TEXT
● ● ● ●

Essentially, the Whole-of-Government approach is a re-branded and expanded version of Pentagon’s doctrine of “Full-Spectrum Dominance.” Coincidentally, that strategy was featured in the Clinton Administration’s final Annual Report to the President and Congress in 2001. It defined “Full-Spectrum Dominance” as “an ability to conduct prompt, sustained, and synchronized operations with forces tailored to specific situations and possessing freedom to operate in all domains—space, sea, land, air, and information.”

In 2001, Full-Spectrum Dominance referred specifically to 20th Century notions of battlefield-style conflicts. But the “dark side” of the War on Terror stretched the idea of the battlefield well-beyond symmetrical military engagements. “Irregular warfare” became the catchphrase du jour, particularly as grinding campaigns in Afghanistan and Iraq exposed the reality that the full spectrum still wasn’t enough.

An assessment by the Congressional Research Service identified the primary impetus for the Whole-of-Government “reforms” embraced by Team Obama as the “perceived deficiencies of previous inter-agency missions” during the military campaigns in Afghanistan and Iraq. Those missions failed to address a myriad of problems created—culturally, economically and politically—by the wholesale bombing and occupation of those countries. The Full-Spectrum was half-baked. Lesson learned.

But the lesson wasn’t that the U.S. should avoid intervention, regime change or unleashing nascent civil, ethnic or religious conflicts. Instead, the lesson was that the “Whole-of-Government” must be marshaled to fight a worldwide array of Overseas Contingency Operations in “more than 100 countries.”

● ● ● ●

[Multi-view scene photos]
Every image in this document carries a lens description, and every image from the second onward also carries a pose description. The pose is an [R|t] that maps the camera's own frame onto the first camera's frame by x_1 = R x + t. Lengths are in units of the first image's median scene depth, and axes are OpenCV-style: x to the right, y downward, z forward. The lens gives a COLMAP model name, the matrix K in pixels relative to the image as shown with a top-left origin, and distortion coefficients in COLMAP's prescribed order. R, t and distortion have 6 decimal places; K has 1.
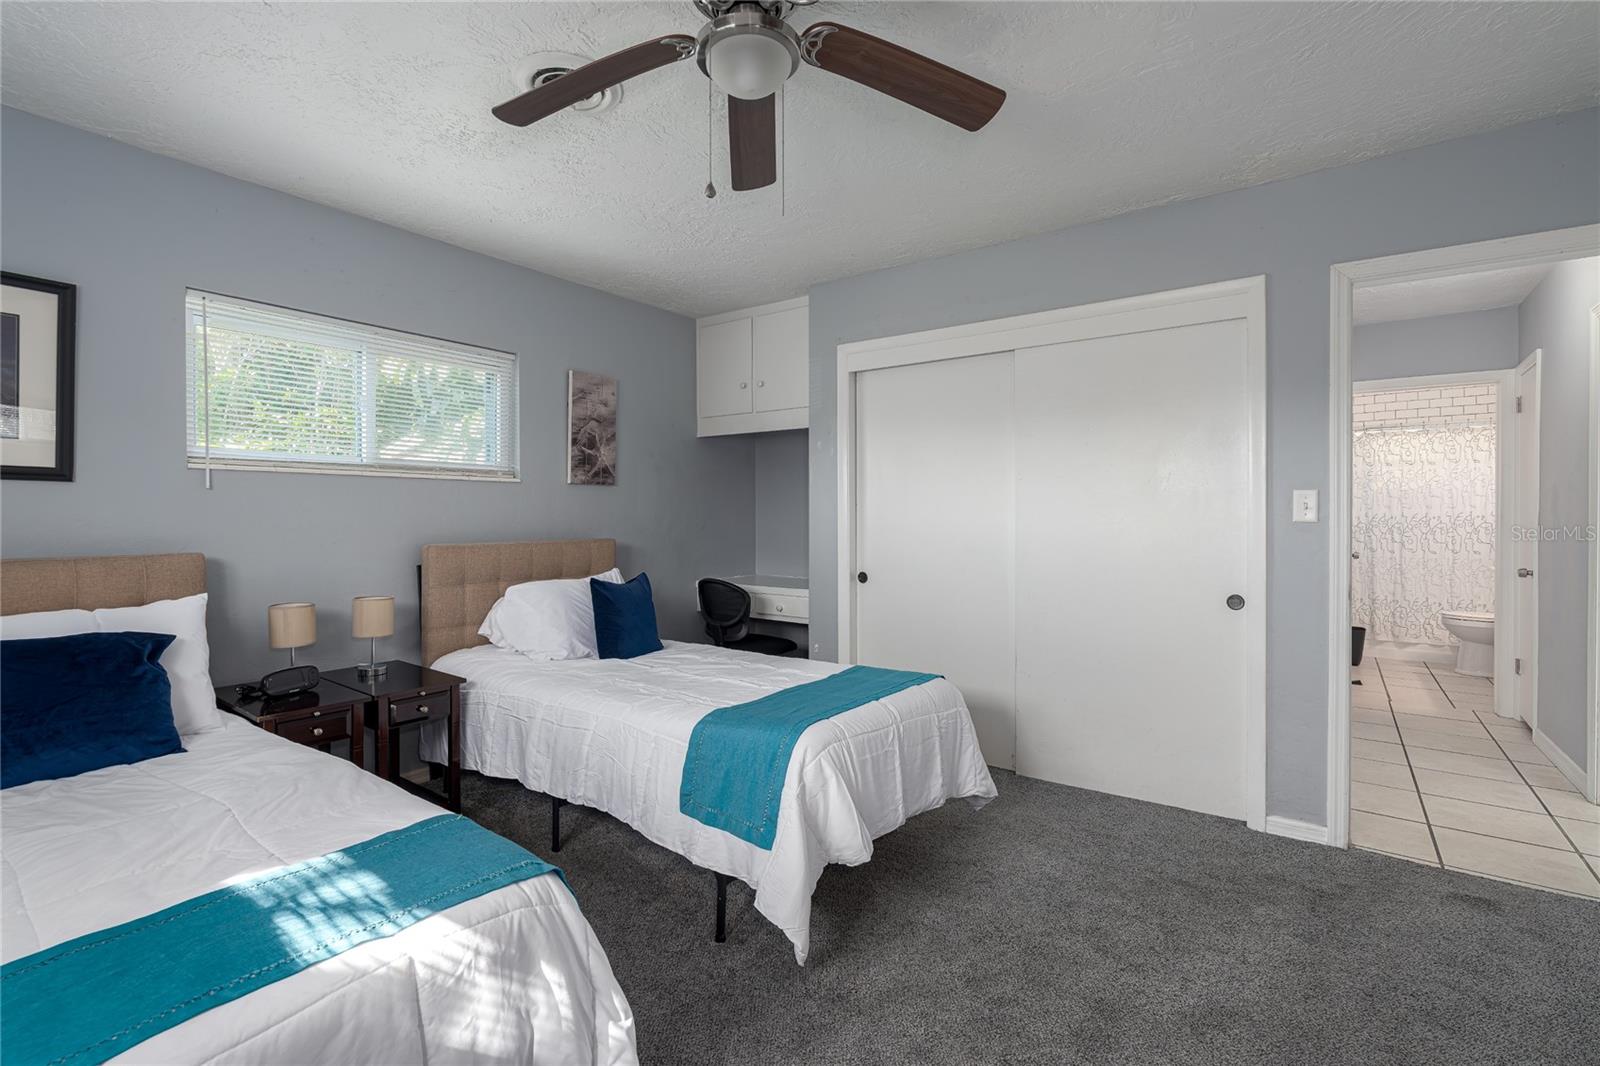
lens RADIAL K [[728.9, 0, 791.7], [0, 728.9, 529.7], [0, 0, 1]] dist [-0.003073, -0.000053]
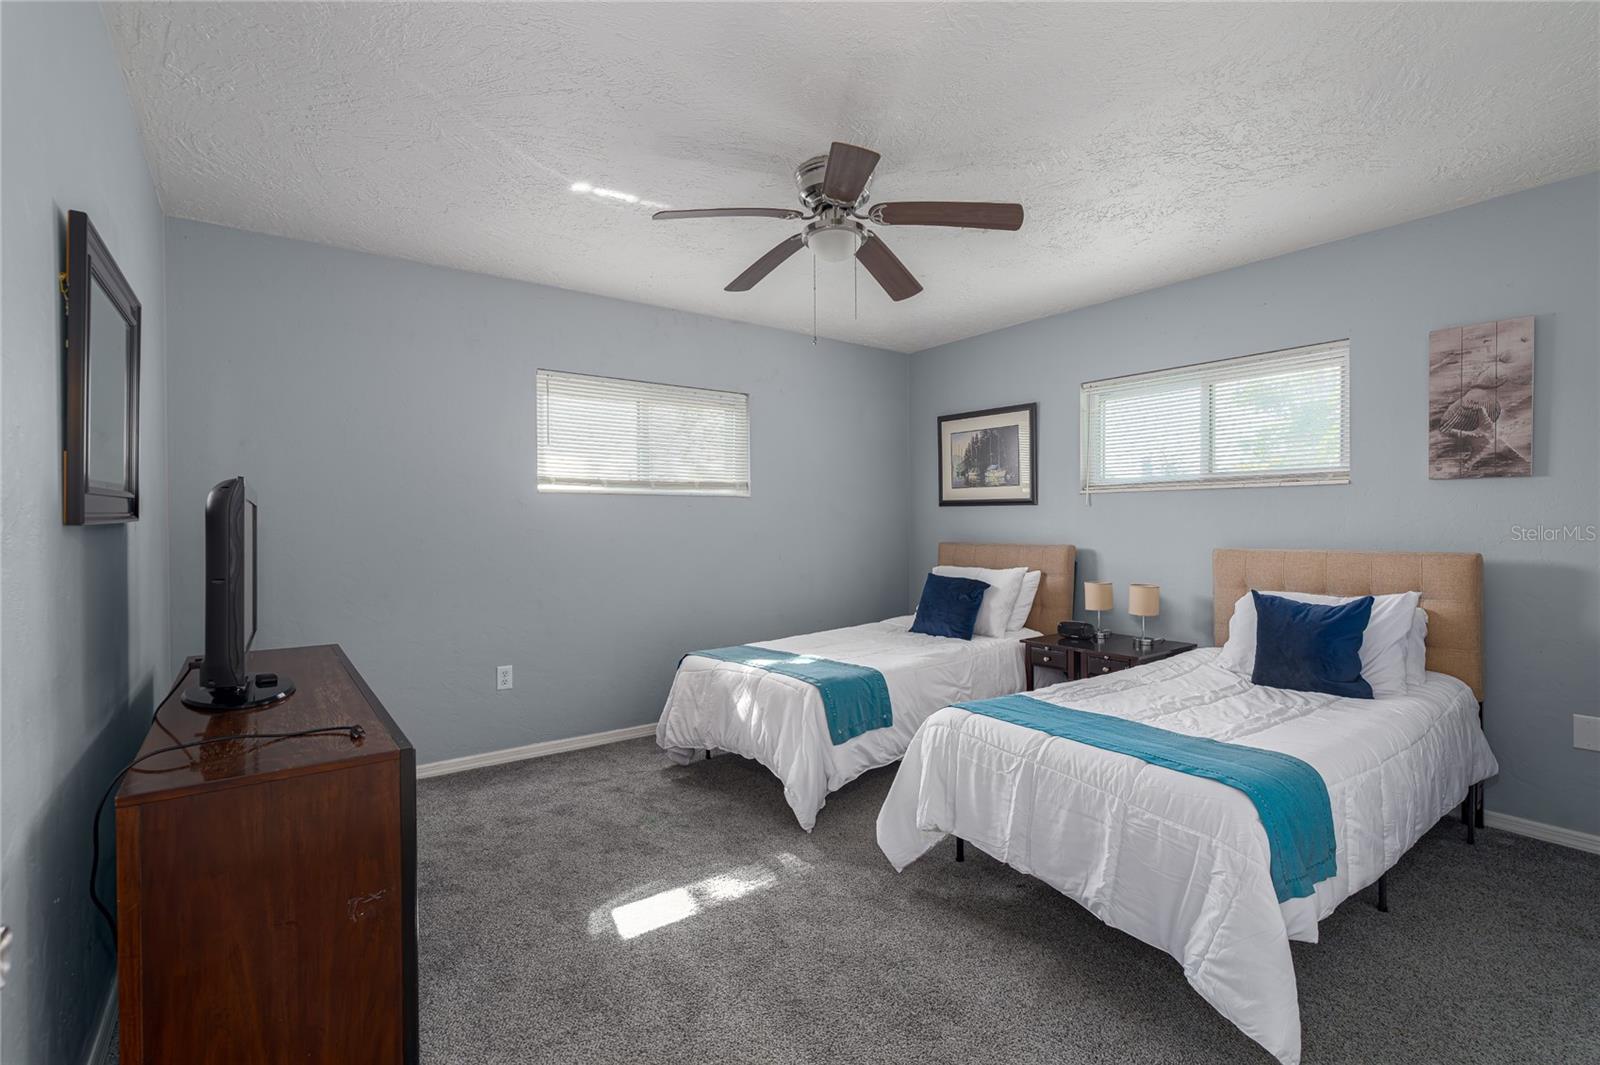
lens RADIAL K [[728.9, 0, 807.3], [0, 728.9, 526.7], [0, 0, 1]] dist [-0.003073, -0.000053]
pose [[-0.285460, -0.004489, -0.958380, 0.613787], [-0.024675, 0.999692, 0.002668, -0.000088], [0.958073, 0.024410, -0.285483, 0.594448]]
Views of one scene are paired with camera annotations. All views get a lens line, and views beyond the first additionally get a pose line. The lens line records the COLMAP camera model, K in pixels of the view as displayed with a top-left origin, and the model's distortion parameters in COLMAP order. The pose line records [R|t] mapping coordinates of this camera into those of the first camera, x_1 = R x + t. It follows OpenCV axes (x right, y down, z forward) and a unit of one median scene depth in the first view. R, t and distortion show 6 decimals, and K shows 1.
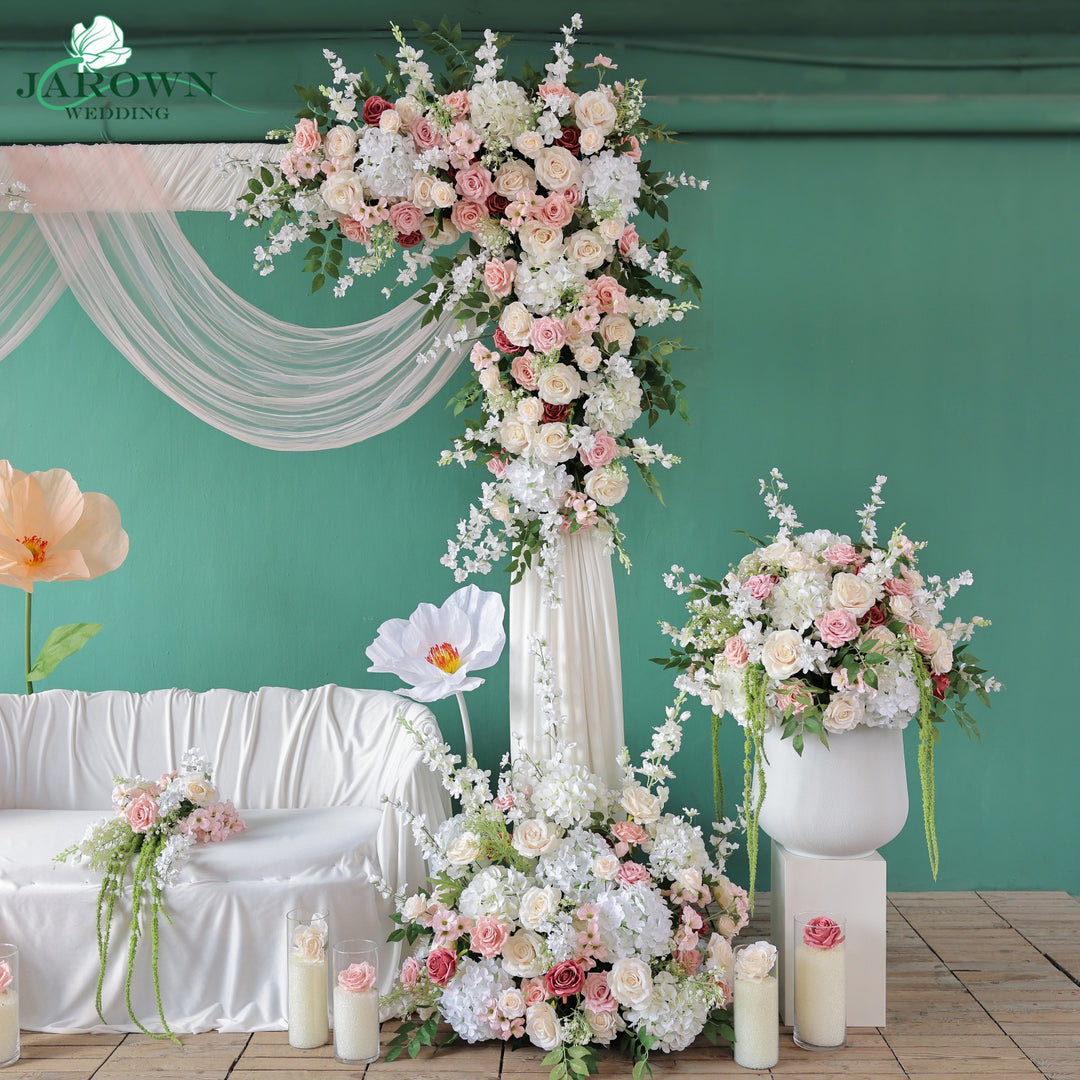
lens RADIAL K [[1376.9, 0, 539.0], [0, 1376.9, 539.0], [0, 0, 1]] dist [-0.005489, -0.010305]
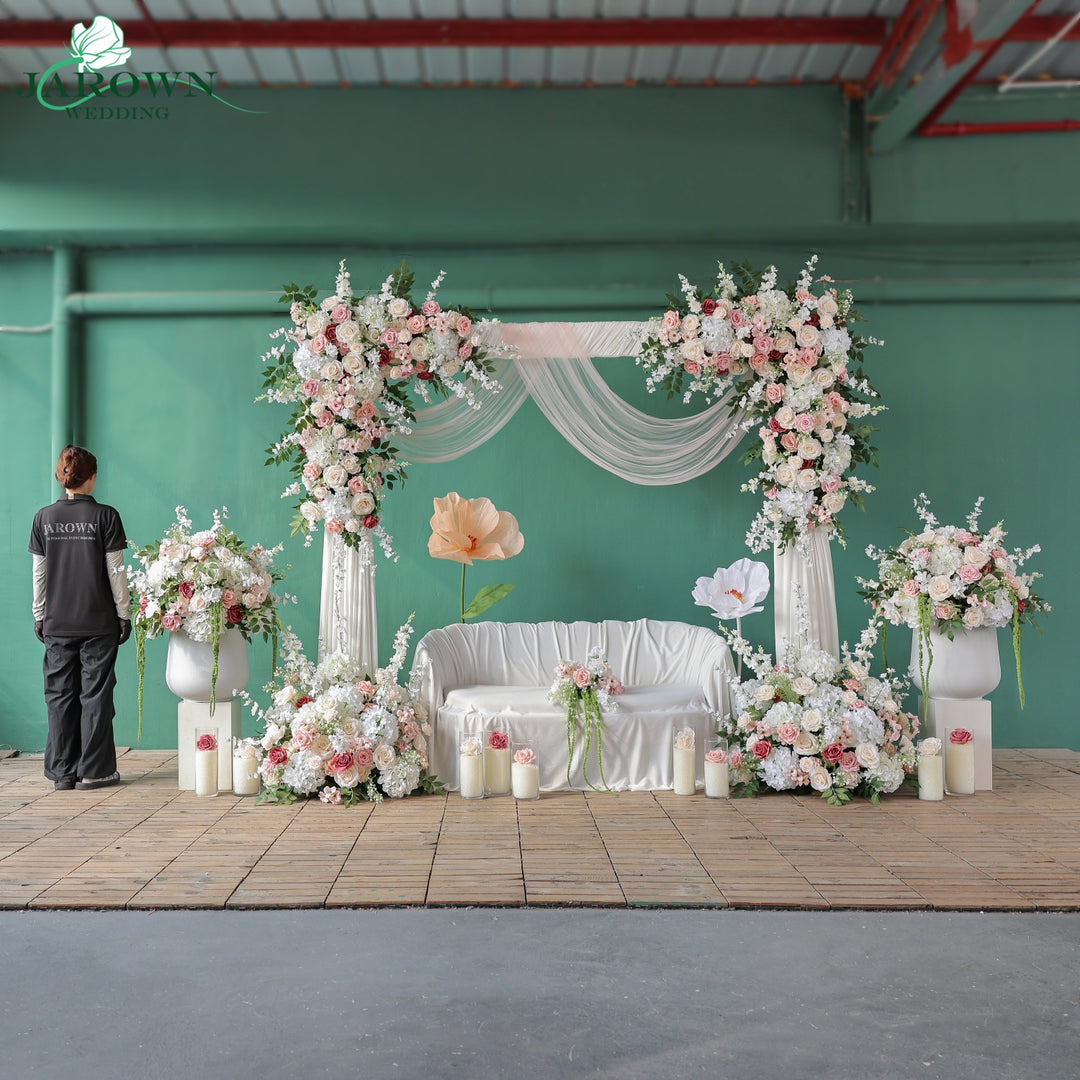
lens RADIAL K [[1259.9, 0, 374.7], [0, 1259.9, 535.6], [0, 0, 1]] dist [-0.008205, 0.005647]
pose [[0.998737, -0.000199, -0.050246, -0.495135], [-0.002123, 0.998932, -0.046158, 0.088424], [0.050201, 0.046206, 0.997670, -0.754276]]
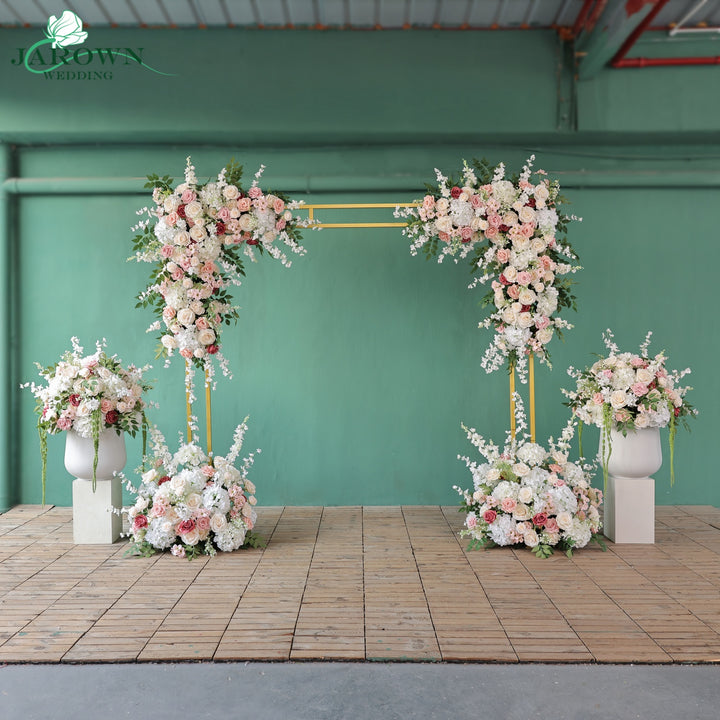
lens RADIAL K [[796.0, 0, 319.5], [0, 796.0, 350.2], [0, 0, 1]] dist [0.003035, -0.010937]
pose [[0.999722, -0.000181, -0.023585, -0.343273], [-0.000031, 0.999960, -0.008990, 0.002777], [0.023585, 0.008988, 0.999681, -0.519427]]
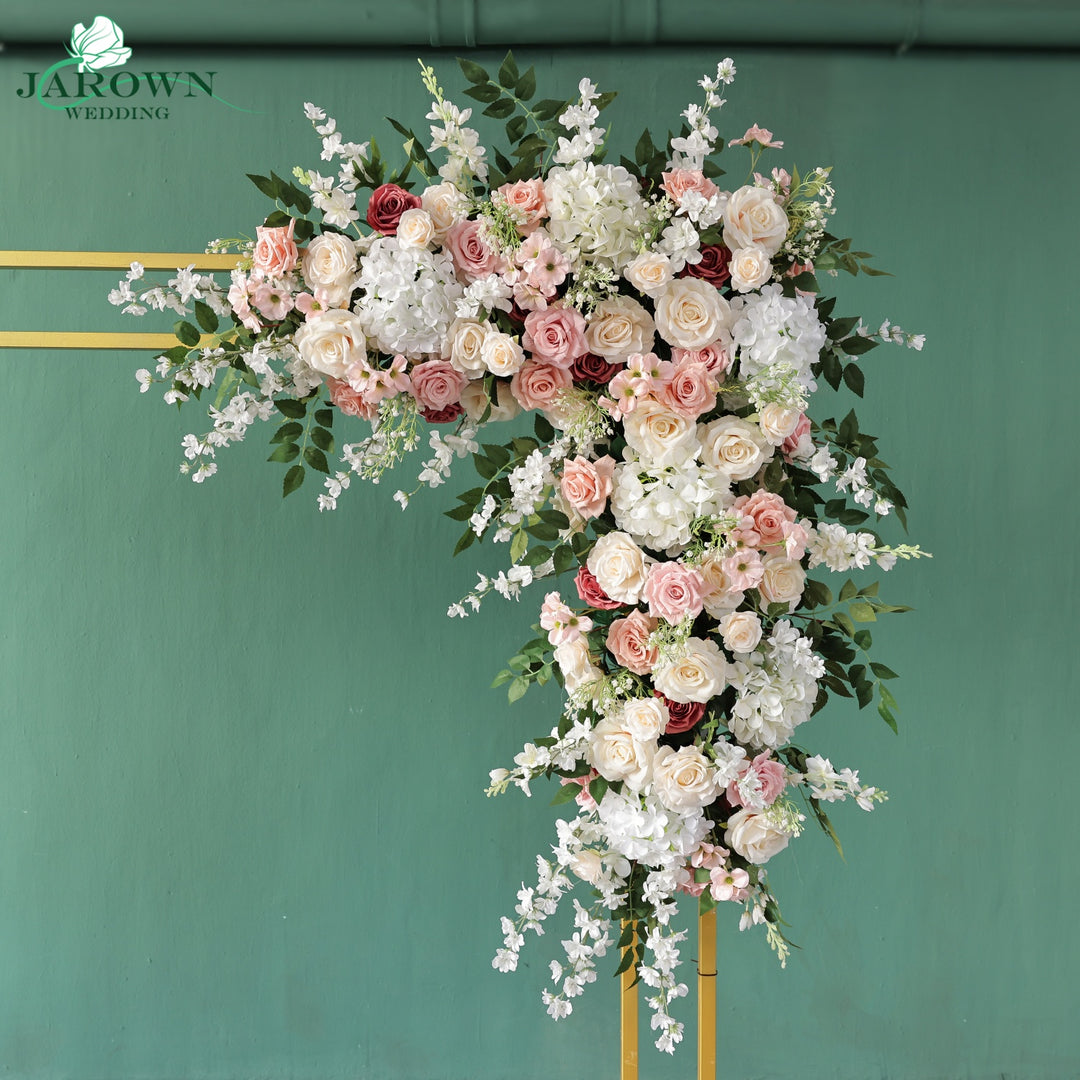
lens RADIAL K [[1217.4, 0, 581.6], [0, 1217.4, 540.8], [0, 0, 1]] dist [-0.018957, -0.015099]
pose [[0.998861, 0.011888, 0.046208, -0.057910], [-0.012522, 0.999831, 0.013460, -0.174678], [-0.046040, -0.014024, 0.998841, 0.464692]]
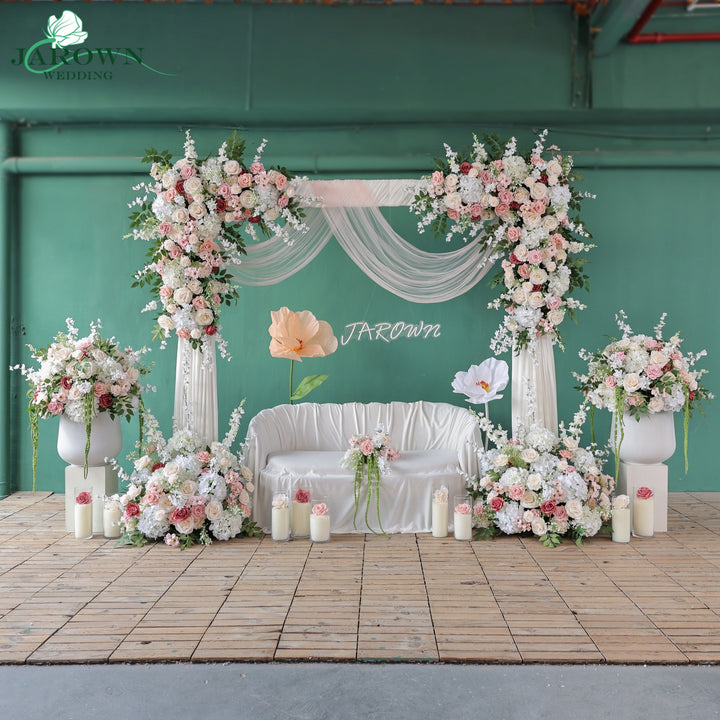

● ● ● ●

WHAT TO DO
**A)** Answer these from the text on the Whole-of-Government approach:
(i) In what year did the Clinton Administration's final Annual Report to the President and Congress feature Full-Spectrum Dominance?
(ii) What term became "the catchphrase du jour"?
(iii) Whose assessment identified the primary impetus for the Whole-of-Government "reforms"?
**B)** From the text on the Whole-of-Government approach, copy word for word the stretch from "In 2001, Full-Spectrum" through "half-baked. Lesson learned.".

SOLUTIONS IN ORDER
**A)**
(i) 2001
(ii) Irregular warfare
(iii) The Congressional Research Service

**B)**
In 2001, Full-Spectrum Dominance referred specifically to 20th Century notions of battlefield-style conflicts. But the “dark side” of the War on Terror stretched the idea of the battlefield well-beyond symmetrical military engagements. “Irregular warfare” became the catchphrase du jour, particularly as grinding campaigns in Afghanistan and Iraq exposed the reality that the full spectrum still wasn’t enough.

An assessment by the Congressional Research Service identified the primary impetus for the Whole-of-Government “reforms” embraced by Team Obama as the “perceived deficiencies of previous inter-agency missions” during the military campaigns in Afghanistan and Iraq. Those missions failed to address a myriad of problems created—culturally, economically and politically—by the wholesale bombing and occupation of those countries. The Full-Spectrum was half-baked. Lesson learned.